The task: Retype the whole listing below exactly, keeping every picture out of it.

Data shown:
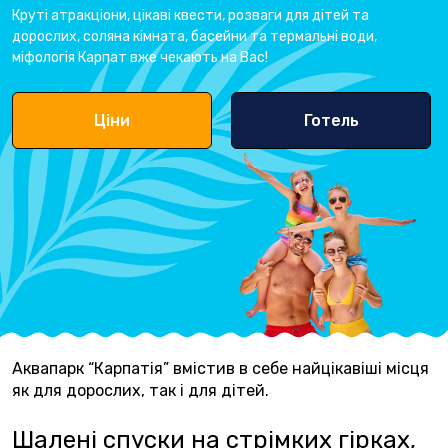
Круті атракціони, цікаві квести, розваги для дітей та
дорослих, соляна кімната, басейни та термальні води,
міфологія Карпат вже чекають на Вас!
Ціни
Готель
Аквапарк “Карпатія” вмістив в себе найцікавіші місця
як для дорослих, так і для дітей.
Шалені спуски на стрімких гірках,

Finished task:
Круті атракціони, цікаві квести, розваги для дітей та
дорослих, соляна кімната, басейни та термальні води,
міфологія Карпат вже чекають на Вас!
Ціни
Готель
Аквапарк “Карпатія” вмістив в себе найцікавіші місця
як для дорослих, так і для дітей.
Шалені спуски на стрімких гірках,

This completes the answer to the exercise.